Tuesday, 2 November 2010

Dogwood gallery

Until I got into Blogging, I had seriously under-estimated my Dogwood (Cornus) plants. Along with most people I had considered them rather dull - a nice reliable plant that needs little attention: the sort of plant you see on the municipal roundabout! This year, I have followed their development through the medium of photography, and I have to say that I am very impressed. The sheer variety of colours their foliage has exhibited over the last couple of months is astonishing. And the flowers and berries have added another dimension too.  Just take a look at these photos...


So, if anyone asks you "What colour are Dogwood leaves?" what will you say?

And of course, one of the other attractive features of Dogwood is that even when all the leaves have fallen you will still have a glorious display of brightly-coloured stems, in various shades of red, yellow and orange. I'll be reporting on these later!

For those of you with more than a passing interest in the Dogwood family, these are the details of some of the varieties I have in my garden:
1. Cornus Sericea "Cardinal" - a large variety (grows to about 6 ft). Stems are multi-coloured red / yellow / orange.
2. Cornus Sanguinea "Midwinter Fire" - a compact variety (approx 3 ft), with small leaves, light green in Summer. Stems mostly yellowish-red.
3. Cornus Alba "Aurea" - height about 5 ft - leaves in Summer are a wonderful "acid yellow" colour, making a good contrast to darker shrubs like my Bronze Cotinus (Cotinus Coggyria "Royal Purple").  Stems bright red in Winter. My favourite one!
4. Cornus Alba "Gouchaultii" - height about 5 ft when mature - leaves variegated, green with yellow splashes. Stems not particularly impressive, yellowish.

I do also have a couple of other varieties, but I don't know their official names. For instance, one of them was propagated from some cuttings I took from some bushes at the side of a road. Since it came from near Milton Keynes, I call it "Cornus Milton Keynesii" ! It has mid-green Summer leaves and bright red Winter stems.

Incidentally, Dogwood is very easy to propagate from cuttings. I find that tearing off a small shoot (about 6 ins / 15cm long) with a "heel" of bark attached is better than literally cutting. I think the heel of bark has more growth hormones in it or something. You just push the cuttings into a pot of compost and leave them somewhere out of direct sunlight for a couple of months, watering occasionally, and most of them will start to grow. If you want, you can dip the cuttings in a commercial "Hormone Rooting Powder", but I'm not convinced that this is strictly necessary.


  1. A very beautiful plant. The white fruit looks great agains the red leaves.
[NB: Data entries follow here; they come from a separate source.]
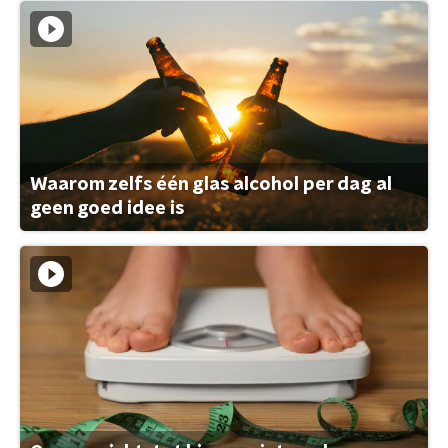
Waarom zelfs één glas alcohol per dag al
geen goed idee is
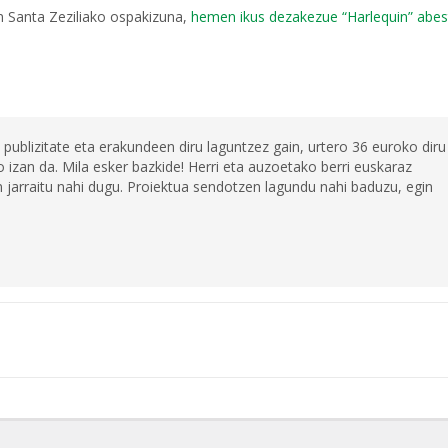
 Santa Zeziliako ospakizuna,
hemen ikus dezakezue “Harlequin” abes
 publizitate eta erakundeen diru laguntzez gain, urtero 36 euroko diru
 izan da. Mila esker bazkide! Herri eta auzoetako berri euskaraz
jarraitu nahi dugu. Proiektua sendotzen lagundu nahi baduzu, egin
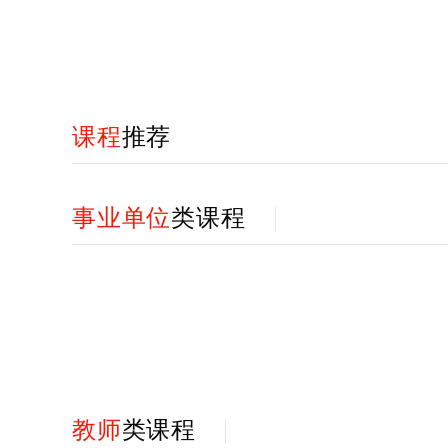
课程
推荐
事业单位
类课程
教师
类课程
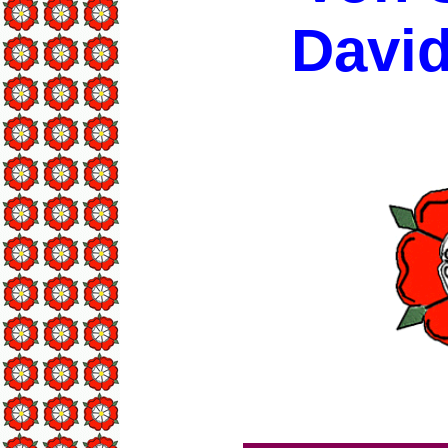
David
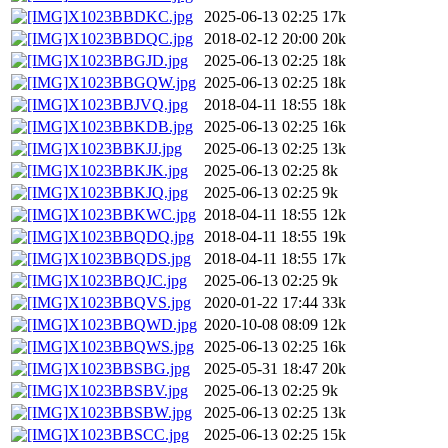
X1023BBDKC.jpg
2025-06-13 02:25
17k
X1023BBDQC.jpg
2018-02-12 20:00
20k
X1023BBGJD.jpg
2025-06-13 02:25
18k
X1023BBGQW.jpg
2025-06-13 02:25
18k
X1023BBJVQ.jpg
2018-04-11 18:55
18k
X1023BBKDB.jpg
2025-06-13 02:25
16k
X1023BBKJJ.jpg
2025-06-13 02:25
13k
X1023BBKJK.jpg
2025-06-13 02:25
8k
X1023BBKJQ.jpg
2025-06-13 02:25
9k
X1023BBKWC.jpg
2018-04-11 18:55
12k
X1023BBQDQ.jpg
2018-04-11 18:55
19k
X1023BBQDS.jpg
2018-04-11 18:55
17k
X1023BBQJC.jpg
2025-06-13 02:25
9k
X1023BBQVS.jpg
2020-01-22 17:44
33k
X1023BBQWD.jpg
2020-10-08 08:09
12k
X1023BBQWS.jpg
2025-06-13 02:25
16k
X1023BBSBG.jpg
2025-05-31 18:47
20k
X1023BBSBV.jpg
2025-06-13 02:25
9k
X1023BBSBW.jpg
2025-06-13 02:25
13k
X1023BBSCC.jpg
2025-06-13 02:25
15k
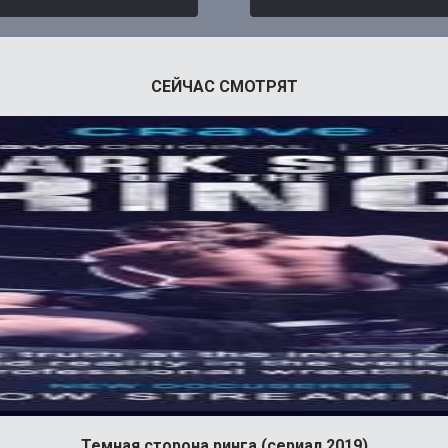
СЕЙЧАС СМОТРЯТ
Темная сторона ринга (сериал 2019)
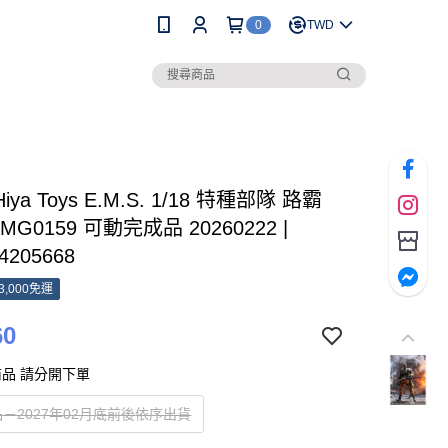
0
TWD
Hiya Toys E.M.S. 1/18 特種部隊 路霸
EMG0159 可動完成品 20260222 |
4205668
3,000免運
60
品 請分開下單
－2027年02月底前後依序出貨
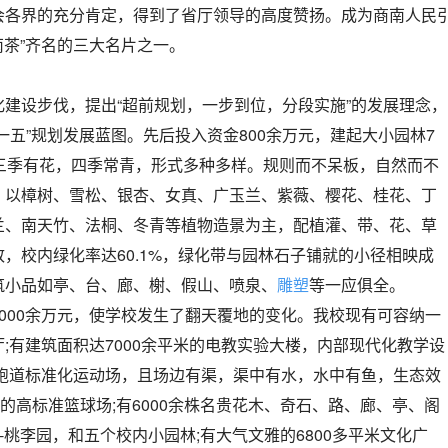
会各界的充分肯定，得到了省厅领导的高度赞扬。成为商南人民
南茶”齐名的三大名片之一。
建设步伐，提出“超前规划，一步到位，分段实施”的发展理念，
一五”规划发展蓝图。先后投入资金800余万元，建起大小园林7
园三季有花，四季常青，形式多种多样。规则而不呆板，自然而不
，以樟树、雪松、银杏、女真、广玉兰、紫薇、樱花、桂花、丁
兰、南天竹、法桐、冬青等植物造景为主，配植灌、带、花、草
，校内绿化率达60.1%，绿化带与园林石子铺就的小径相映成
筑小品如亭、台、廊、榭、假山、喷泉、
雕塑
等一应俱全。
000余万元，使学校发生了翻天覆地的变化。我校现有可容纳一
;有建筑面积达7000余平米的电教实验大楼，内部现代化教学设
八跑道标准化运动场，且场边有渠，渠中有水，水中有鱼，生态效
U的高标准篮球场;有6000余株名贵花木、奇石、路、廊、亭、阁
--桃李园，和五个校内小园林;有大气文雅的6800多平米文化广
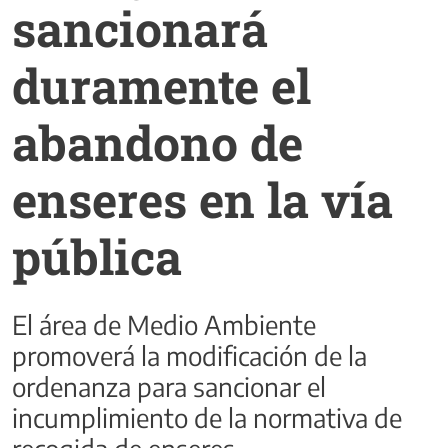
sancionará
duramente el
abandono de
enseres en la vía
pública
El área de Medio Ambiente
promoverá la modificación de la
ordenanza para sancionar el
incumplimiento de la normativa de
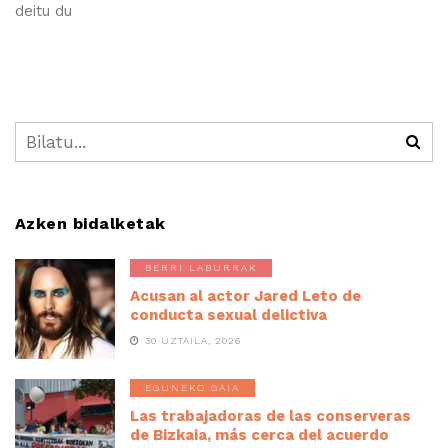
deitu du
Azken bidalketak
BERRI LABURRAK
Acusan al actor Jared Leto de
conducta sexual delictiva
30 UZTAILA, 2026
EGUNEKO GAIA
Las trabajadoras de las conserveras
de Bizkaia, más cerca del acuerdo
  2. Since moving to this garden and having time, along with the impetus of a blog to feed with photos has certainly motivated me to look very closely at what is here. I too have found amazing beauty in very common plants. That is why I like to take close photographs of parts of plants and flowers etc. I wonder if there is dogwood in Oz. I will try to find out.

  3. Lovely range of pictures, Mark. I love the dogwoods, especially in the winter when they really come into their own. The winter gardens at Anglesey Abbey are a stunning example. I'm a particular fan of the Midwinter Fire - think my mum has made some cuttings of her one for us, as soon as we have somewhere to put them!

  4. Lovely pics Mark - isn't it funny how blogging about your garden makes you take more notice of it, and in details too, because of taking so many photos? I'm finding it a very welcome side effect.

  5. I used to think of vegetables just as a food. But starting my garden and raising my vegetables could change the idea perfectly. I came to see vegetables as living creatures. I believe you see the dogwoods, which were so common plants that you were not able to recognize their beauty, as beautiful.

  6. I wonder if we have this plant in America? If so, it must be called something else. The only Dogwood I am familiar with in U.S is a tree with beautiful flowers in Spring, either pink or white. It is said that the Dogwood tree was used for the cross that Jesus died on, and after that never grew so very large. I find learning about the plants there very interesting and your photograhy is surperb.